There you have it. CRMs where not designed to help you track your prospects, and it certainly wasn't designed to help you quickly bring up useful information about your contacts while you're rushing into the Bay Area for a quick round of interviews with investors up and down the peninsula. It's not designed for real world use.
Charlie at This is going to be big, had a post called "If you don't build it for geeks, don't expect them to show up." I completely agree. In particular his comments on Salesforce are spot on. Its clear that this wasn't built for salesman, and its clear this wasn't built for the geek/salesman that would want to hack your product into something useful. Thats why their Appexchange community is so un-imaginative, and unlike twitter (or other open platforms supported by a community of passionate users), no one is hacking together improvements on the fly so they can continue to use their products in new and creative ways.
My first serious experience with CRM systems was with SugarCRM. I was working for a startup with no budget, couldn't afford Salesforce, so ended up really excited to find an Open Source project that was comparable. Over two years of use I came to realize that the "open source" designation for SugarCRM didn't mean the same thing that it meant for projects like Wordpress, Drupal, or even Firefox. The SugarCRM community (similar to the Salesforce community) wasn't nearly as vibrant, the conversation throughout the community weren't as passionate, and the amount of crazy hacked-up plugins being released was close to zero.

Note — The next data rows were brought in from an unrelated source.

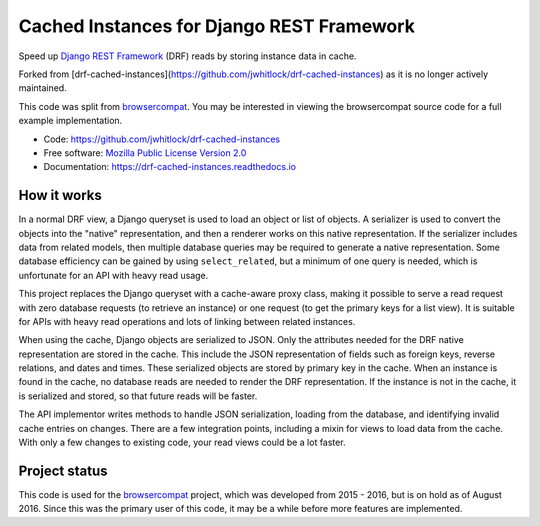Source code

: ==========================================
Cached Instances for Django REST Framework
==========================================

.. image:: http://img.shields.io/travis/jwhitlock/drf-cached-instances/master.svg
    :alt: The status of Travis continuous integration tests
    :target: https://travis-ci.org/jwhitlock/drf-cached-instances

.. image:: https://img.shields.io/coveralls/jwhitlock/drf-cached-instances/master.svg
    :target: https://coveralls.io/r/jwhitlock/drf-cached-instances
    :alt: The code coverage

.. image:: https://img.shields.io/pypi/v/drf-cached-instances.svg
    :alt: The PyPI package
    :target: https://pypi.python.org/pypi/drf-cached-instances

.. image:: https://img.shields.io/pypi/dm/drf-cached-instances.svg
    :alt: PyPI download statistics
    :target: https://pypi.python.org/pypi/drf-cached-instances

.. image:: https://www.herokucdn.com/deploy/button.png
    :alt: Deploy to Heroku
    :target: https://heroku.com/deploy?template=https://github.com/jwhitlock/drf-cached-instances

.. Omit badges from docs

Speed up `Django REST Framework`_ (DRF) reads by storing instance data in cache.

Forked from [drf-cached-instances](https://github.com/jwhitlock/drf-cached-instances) as it is no longer actively maintained.

This code was split from browsercompat_.  You may be interested in
viewing the browsercompat source code for a full example implementation.

* Code: https://github.com/jwhitlock/drf-cached-instances
* Free software: `Mozilla Public License Version 2.0`_
* Documentation: https://drf-cached-instances.readthedocs.io

How it works
------------
In a normal DRF view, a Django queryset is used to load an object or list of
objects.  A serializer is used to convert the objects into the "native"
representation, and then a renderer works on this native representation.  If
the serializer includes data from related models, then multiple database
queries may be required to generate a native representation.  Some database
efficiency can be gained by using ``select_related``, but a minimum of one query
is needed, which is unfortunate for an API with heavy read usage.

This project replaces the Django queryset with a cache-aware proxy class,
making it possible to serve a read request with zero database requests (to
retrieve an instance) or one request (to get the primary keys for a list view).
It is suitable for APIs with heavy read operations and lots of linking between
related instances.

When using the cache, Django objects are serialized to JSON.  Only the
attributes needed for the DRF native representation are stored in the cache.
This include the JSON representation of fields such as foreign keys, reverse
relations, and dates and times.  These serialized objects are stored by primary
key in the cache.  When an instance is found in the cache, no database reads
are needed to render the DRF representation.  If the instance is not in the
cache, it is serialized and stored, so that future reads will be faster.

The API implementor writes methods to handle JSON serialization, loading from
the database, and identifying invalid cache entries on changes.  There are a
few integration points, including a mixin for views to load data from the cache.
With only a few changes to existing code, your read views could be a lot faster.

Project status
--------------
This code is used for the browsercompat_ project, which was developed from 2015
- 2016, but is on hold as of August 2016. Since this was the primary user of
this code, it may be a while before more features are implemented.

.. _`Django REST Framework`: http://www.django-rest-framework.org
.. _`browsercompat`: https://github.com/mdn/browsercompat
.. _`Mozilla Public License Version 2.0`: https://www.mozilla.org/MPL/2.0/
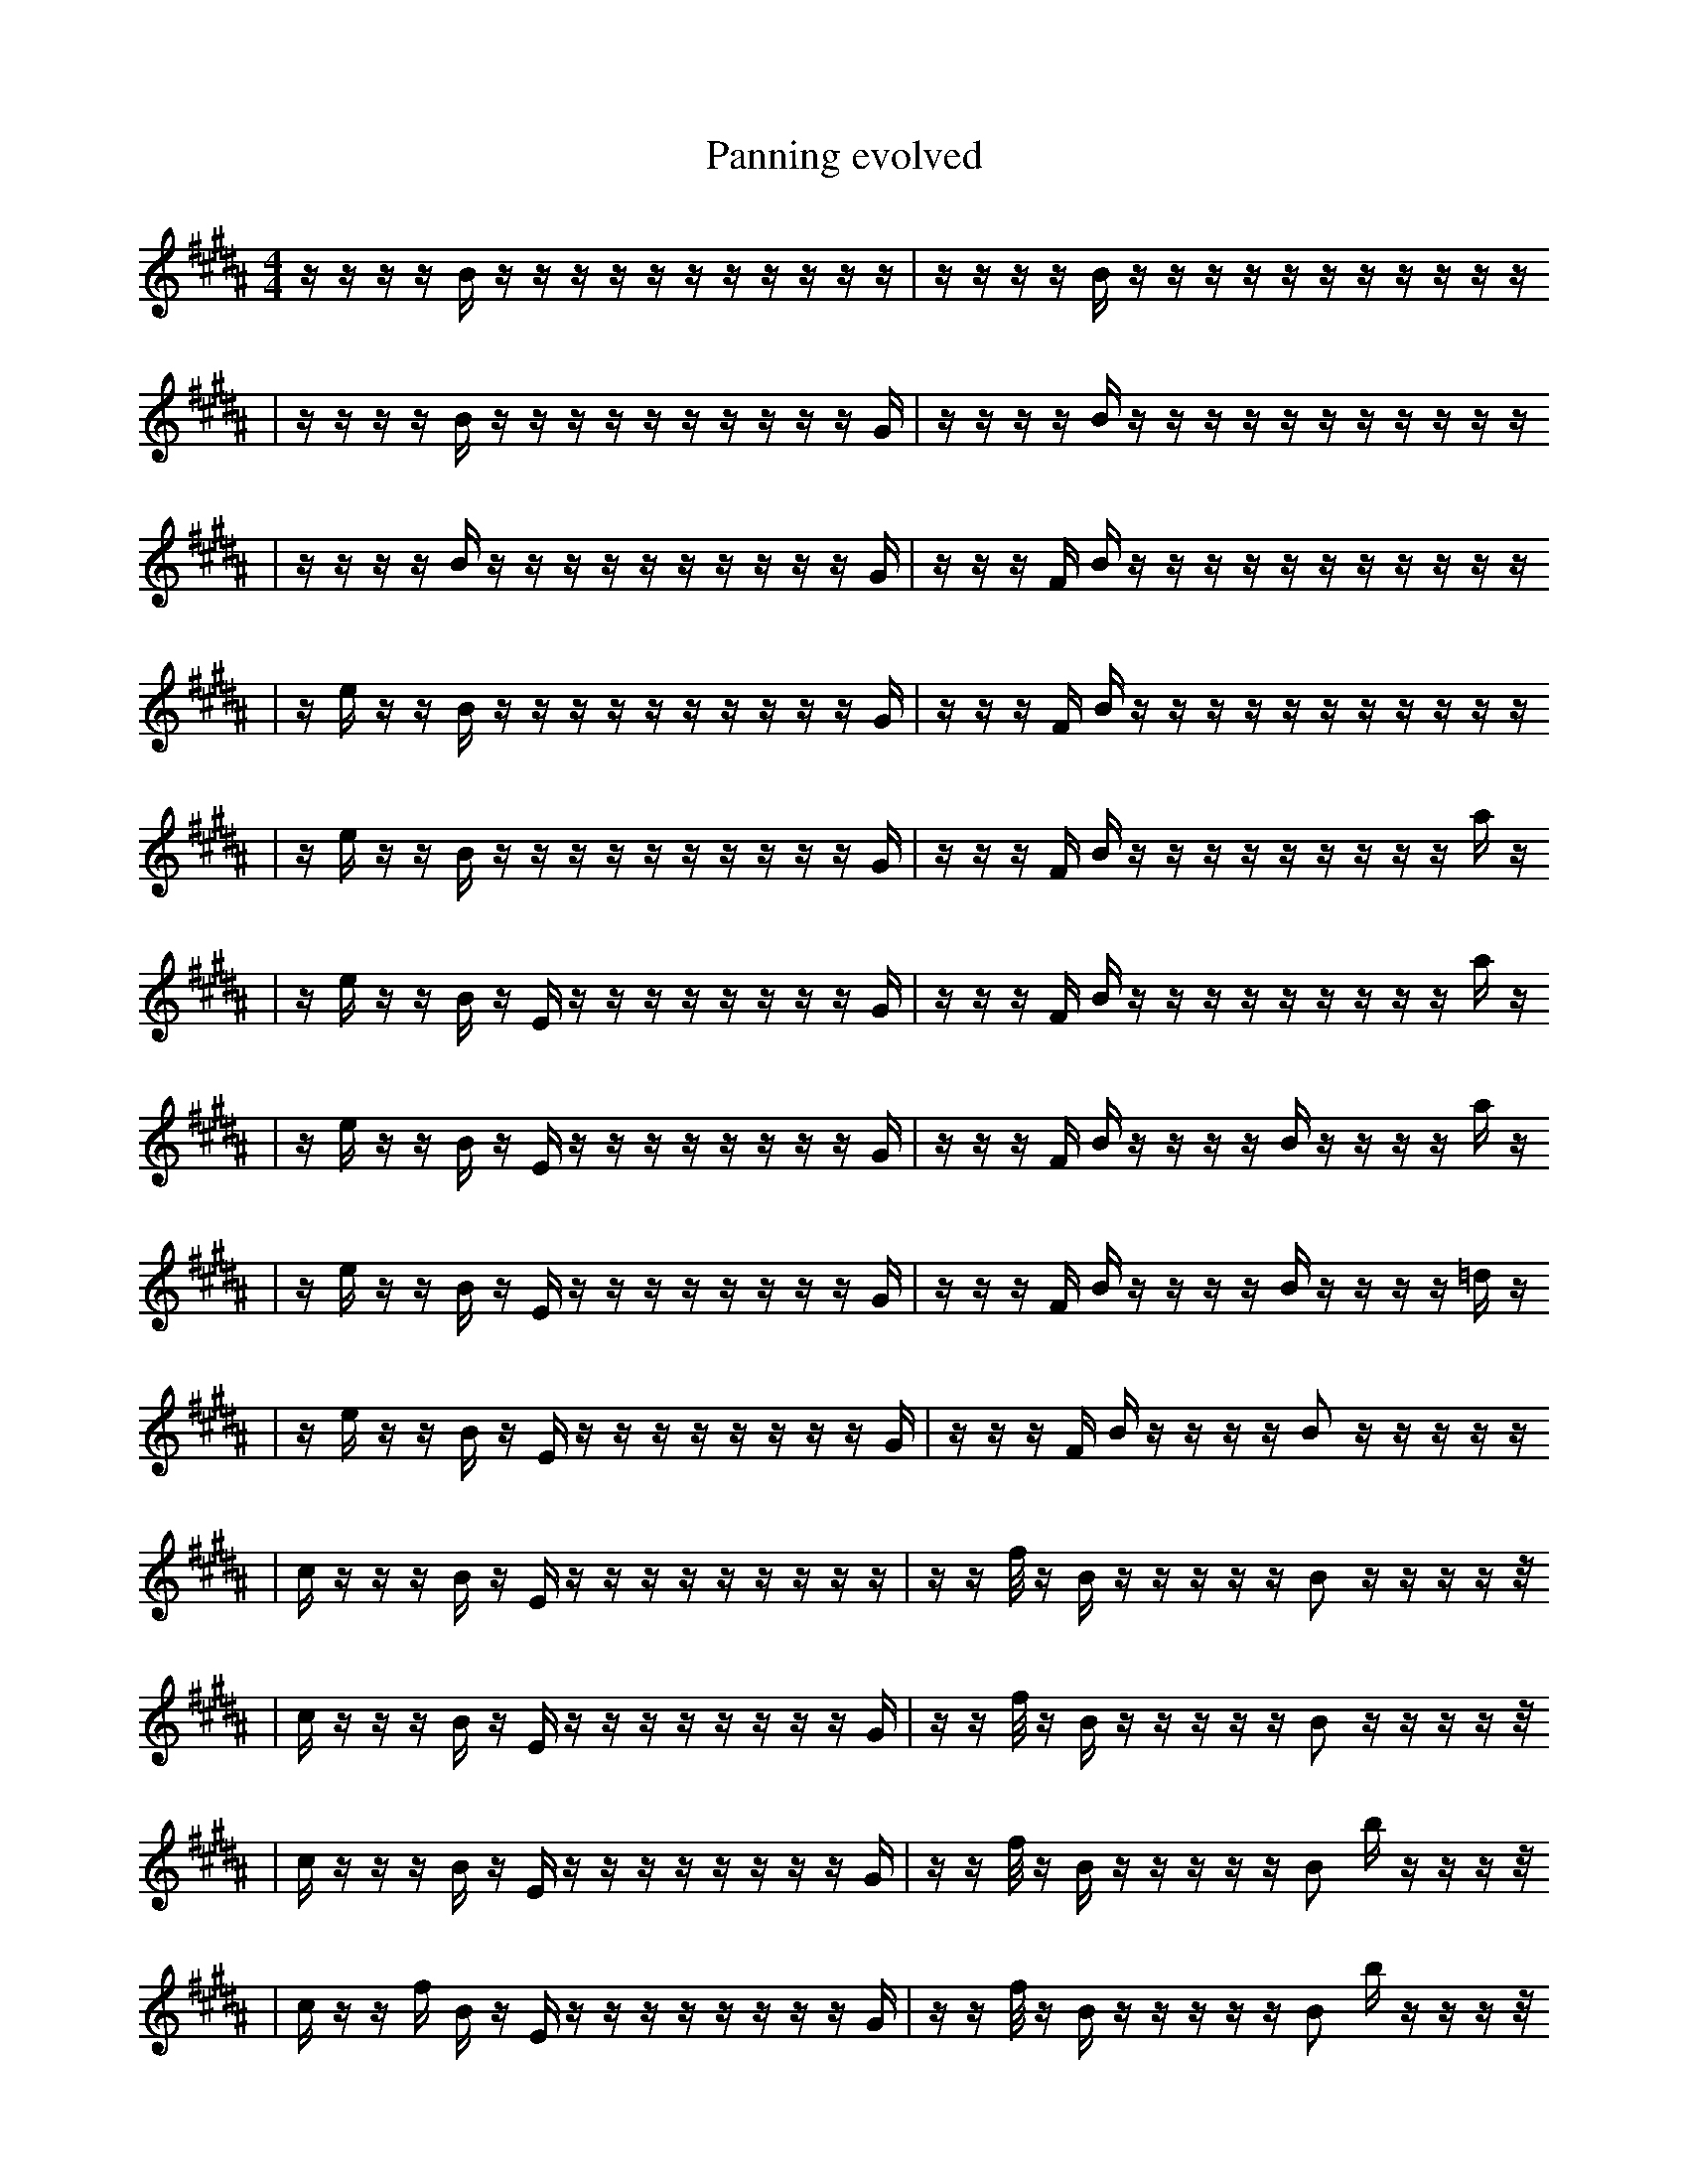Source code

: X:1
T:Panning evolved
M:4/4
L:1/16
K:B
z1 z1 z1 z1 B1 z1 z1 z1 z1 z1 z1 z1 z1 z1 z1 z1 | z1 z1 z1 z1 B1 z1 z1 z1 z1 z1 z1 z1 z1 z1 z1 z1
| z1 z1 z1 z1 B1 z1 z1 z1 z1 z1 z1 z1 z1 z1 z1 G1 | z1 z1 z1 z1 B1 z1 z1 z1 z1 z1 z1 z1 z1 z1 z1 z1
| z1 z1 z1 z1 B1 z1 z1 z1 z1 z1 z1 z1 z1 z1 z1 G1 | z1 z1 z1 F1 B1 z1 z1 z1 z1 z1 z1 z1 z1 z1 z1 z1
| z1 e1 z1 z1 B1 z1 z1 z1 z1 z1 z1 z1 z1 z1 z1 G1 | z1 z1 z1 F1 B1 z1 z1 z1 z1 z1 z1 z1 z1 z1 z1 z1
| z1 e1 z1 z1 B1 z1 z1 z1 z1 z1 z1 z1 z1 z1 z1 G1 | z1 z1 z1 F1 B1 z1 z1 z1 z1 z1 z1 z1 z1 z1 a1 z1
| z1 e1 z1 z1 B1 z1 E1 z1 z1 z1 z1 z1 z1 z1 z1 G1 | z1 z1 z1 F1 B1 z1 z1 z1 z1 z1 z1 z1 z1 z1 a1 z1
| z1 e1 z1 z1 B1 z1 E1 z1 z1 z1 z1 z1 z1 z1 z1 G1 | z1 z1 z1 F1 B1 z1 z1 z1 z1 B1 z1 z1 z1 z1 a1 z1
| z1 e1 z1 z1 B1 z1 E1 z1 z1 z1 z1 z1 z1 z1 z1 G1 | z1 z1 z1 F1 B1 z1 z1 z1 z1 B1 z1 z1 z1 z1 =d1 z1
| z1 e1 z1 z1 B1 z1 E1 z1 z1 z1 z1 z1 z1 z1 z1 G1 | z1 z1 z1 F1 B1 z1 z1 z1 z1 B2 z1 z1 z1 z1 z1
| c1 z1 z1 z1 B1 z1 E1 z1 z1 z1 z1 z1 z1 z1 z1 z1 | z1 z1 f1/2 z1 B1 z1 z1 z1 z1 z1 B2 z1 z1 z1 z1 z1/2
| c1 z1 z1 z1 B1 z1 E1 z1 z1 z1 z1 z1 z1 z1 z1 G1 | z1 z1 f1/2 z1 B1 z1 z1 z1 z1 z1 B2 z1 z1 z1 z1 z1/2
| c1 z1 z1 z1 B1 z1 E1 z1 z1 z1 z1 z1 z1 z1 z1 G1 | z1 z1 f1/2 z1 B1 z1 z1 z1 z1 z1 B2 b1 z1 z1 z1 z1/2
| c1 z1 z1 f1 B1 z1 E1 z1 z1 z1 z1 z1 z1 z1 z1 G1 | z1 z1 f1/2 z1 B1 z1 z1 z1 z1 z1 B2 b1 z1 z1 z1 z1/2
| c1 z1 z1 f1 B1 z1 E1 z1 z1 z1 z1 z1 z1 z1 z1 G1 | z1 z1 f1/2 d1 B1 z1 z1 z1 z1 z1 B2 b1 z1 z1 z1 z1/2
| c1 z1 z1 f1 B1 z1 E1 z1 z1 B1 z1 z1 z1 z1 z1 G1 | z1 z1 f1/2 d1 B1 z1 z1 z1 z1 z1 B2 b1 z1 z1 z1 z1/2
| c1 z1 e1 f1 B1 z1 E1 z1 E1 z1 z1 z1 z1 z1 z1 G1 | z1 z1 f1/2 d1 B1 z1 z1 z1 z1 z1 B2 b1 z1 z1 z1 z1/2
| c1 z1 e1 f1 B1 z1 E1 z1 E1 z1 d1 z1 z1 z1 z1 G1 | z1 z1 f1/2 d1 B1 z1 z1 z1 z1 z1 B2 b1 z1 z1 z1 z1/2
| c1 z1 e1 f1 B1 z1 E1 z1 E1 z1 d1 z1 z1 z1 d1 G1 | z1 z1 f1/2 d1 B1 z1 z1 z1 z1 z1 B2 b1 z1 z1 z1 z1/2
| c1 z1 e1 f1 B1 z1 E1 z1 E1 z1 d1 z1 z1 z1 d1 G1 | z1 z1 f1/2 d1 B1 z1 F1 z1 z1 z1 B2 b1 z1 z1 z1 z1/2
| c1 z1 C1 f1 B1 z1 E1 z1 E1 b1 z1 d1 z1 z1 d1 G1 | z1 z1 f1/2 d1 B1 z1 F1 z1 z1 z1 B2 b1 z1 z1 z1 z1/2
| c1 z1 C1 B1 z1 E1 z1 E1 b1 z1 d1 z1 z1 z1 d1 G1 | z1 z1 f1/2 d1 B1 z1 F1 z1 z1 z1 B2 b1 z1 z1 z1 z1/2
| f1 z1 C1 z1 E1 z1 E1 b1 z1 d1 z1 f2 z1 z1 G1 | z1 z1 f1/2 d1 B1 z1 F1 z1 z1 z1 B2 b1 z1 z1 z1 z1/2
| f1 z1 C1 z1 E1 z1 E1 b1/2 z1 z1/2 d1 z1 f2 z1 z1 G1 | z1 z1 f1/2 d1 B1 z1 F1 z1 z1 z1 B2 b1 z1 z1 z1 z1/2
| f1 z1 C1 z1 E1 z1 E1 b1/2 z1 d1 z1 f2 b1/2 z1 z1 A1 | z1 z1 f1/2 d1 B1 z1 F1 z1 z1 z1 B2 b1 z1 z1 z1 z1/2
| f1 z1 C1 z1 E1 z1 E1 b1/2 z1 d1 f1 f2 b1/2 z1 z1 A1 | z1 z1 f1/2 d1 B1 z1 F1 z1 z1 z1 B2 b1 z1 z1 z1 z1/2
| f1 z1 C1 z1 E1 z1 E1 b1/2 z1 d1 f1 f2 b1/2 z1 z1 A1 | z1 z1 f1/2 d1 B1 b1 F1 z1 z1 z1 B2 b1 z1 z1 z1 z1/2
| f1 z1 C1 z1 E1 D1 E1 b1/2 z1 d1 f1 f2 b1/2 z1 z1 A1 | z1 z1 f1/2 d1 B1 b1 F1 z1 z1 z1 B2 b1 z1 z1 z1 z1/2
| f1 z1 C1 z1 E1 D1 E1 b1/2 z1 d1 f1 f2 b1/2 z1 z1 A1 | z1 z1 f1/2 F1 B1 b1 F1 z1 z1 z1 B2 b1 z1 z1 d1 z1/2
| b1 f1 C1 z1 E1 D1 E1 b1/2 z1 d1 f1 f2 b1/2 z1 z1 A1 | z1 z1 f1/2 F1 B1 b1 F1 z1 z1 z1 B2 b1 z1 z1 d1 z1/2
| b1 f1 C1 z1 E1 D1 E1 b1/2 z1 d1 f1 f2 b1/2 z1 z1 A1 | z1 b1 f1/2 F1 B1 b1 F1 z1 z1 z1 B2 b1 z1 z1 d1 z1/2
| b1 f1 C1 z1 E1 D1 E1 b1/2 z1 d1 f1 f2 b1/2 z1 z1 A1 | z1 b1 f1/2 F1 B1 b1 F1 z1 z1 B2 b1 E1 z1 z1 d1 z1/2
| b1 f1 C1 z1 E1 D1 E1 b1/2 z1 d1 f1 f2 b1/2 z1 z1 A1 | z1 z1 f1/2 F1 B1 b2 z1 z1 B2 b1 E1 z1 z1 d1 z1/2
| b1 f1 C1 z1 E1 D1 E1 b1/2 z1 d1 f1 f2 b1/2 z1 z1 A1 | G1 z1 f1/2 F1 B1 b2 z1 z1 B2 b1 E1 z1 z1 d1 z1/2
| b1 f1 C1 z1 E1 D1 E1 b1/2 z1 ^d1 f1 f2 b1/2 z1 z1 A1 | G1 z1 f1/2 F1 B1 b2 z1 z1 B2 b1 E1 z1 z1 d1 z1/2
| b1 f1 C1 z1 E1 D1 E1 b1/2 z1 ^d1 f1 f2 b1/2 z1 z1 A1 | G1 z1/4 f1/4 F1 B1 =F1 b2 z1 z1 B2 b1 E1 z1 z1 d1 z1/2
| b1 f1 C1 z1 E1 D1 ^d1 f1 f2 z1 A4 G1 | G1 z1/4 f1/4 F1 B1 =F1 b2 z1 z1 B2 b1 E1 z1 z1 d1 z1/2
| f1 C1 z1 D1 b2 ^d1 D1 e2 z1 A4 G1 | G1 z1/4 f1/4 F1 B1 =F1 b2 z1 z1 B2 b1 E1 z1 z1 d1 z1/2
| F1 _b1 B1 G1 C1 D1 d1 e2 z1 A4 F1 G1 | G1 z1/4 f1/4 e1 e1 =F1 b2 z1 z1 C,2 b1 E1 z1 z1 d1 z1/2
| _b1 B1 G1 C1 D1 ^d1 D1 e2 z1 A4 F1 G1 | G1 z1/4 f1/4 e1 e1 =F1 b2 z1 z1 C,2 b1 E1 z1 z1 d1 z1/2
| f1 C1 D1 b2 ^d1 D1 e2 z1 A4 F1 G1 | G1 z1/4 f1/4 B1 e1 =F1 b2 z1 z1 C,2 b1 E1 z1 z1 d1 z1/2
| f1 b1 d1 C1 D1 ^d1 D1 e2 z1 A4 z1 G1 | G1 B1 e1 b1 =F2 b2 G1 c1/4 D,1/4 z2 E1 z1 z1 B,1 z1/2
| f1 b1 d1 C1 D1 ^d1 D1 e2 z1 A4 F1 G1 | G1 B1 e1 b1 =F2 b2 G1 c1/4 D,1/4 z2 E1 z1 z1 B,1 z1/2
| f1 C1 D1 b2 ^d1 D1 e2 z1 A4 F1 G1 | G1 f1/4 B1 e1 b1 =F2 b2 G1 c1/4 z2 E1 z1 z1 B,1 z1/2
| f1 C1 D1 b2 ^d1 D1 e2 z1 A4 F1 G1 | G1 B1 e1 b1 =F2 b2 G1 c1/4 D,1/4 z2 E1 z1 z1 B,1 z1/2
| f1 C1 D1 b2 ^d1 D1 e2 z1 A4 F1 G1 | G1 _d1 e1 =F3 b'4 f1 c1/2 z2 z1 z1 z1/2
| f1 C1 D1 b2 ^d1 D1 e2 z1 A4 F1 G1 | G1 _d1 e1 =F3 b'4 f1 c1/2 z2 z1 z1 z1/2
| f1 C1 D1 b2 ^d1 D1 e2 z1 A4 F1 G1 | G1 _d1 =F3 b'4 f1 c1/2 z2 =b1 z1 z1 z1/2
| f1 C1 D1 b2 ^d1 D1 e2 z1 A4 F1 G1 | f1 G2 ^G4 E1 _f1/4 =C3 B1/4 =f1 _b1 ^F1/2 c2
| f1 C1 D1 b2 ^d1 D1 e2 z1 A4 F1 G1 | f1 ^C,2 d'3 E1 =C3 B3/2 ^G1 ^B1 ^F1/2 c2 |]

So, what can we do about it? Well, more and more people are being forced into Salesforce, and now Google is now involved. Maybe this will head in the right direction.
There are also more and more alternatives, including the one I've really be considering; Highrise from 37Signals. In its short life Highrise seems to have done for me what these other CRMs couldn't do in years. Not to mention theirs a pretty vibrant community associated with their products.
Though Highrise doesn't have reports, pipelines, and dashboards, their approach is the right approach. From the bottom up, build a tool for the day to day users, and then work your way up to the reports. With happy user's, you'll get better day, thus better dashboard reports. It won't take mandates from on high to force terrified workers to put every last detail into a clunky database.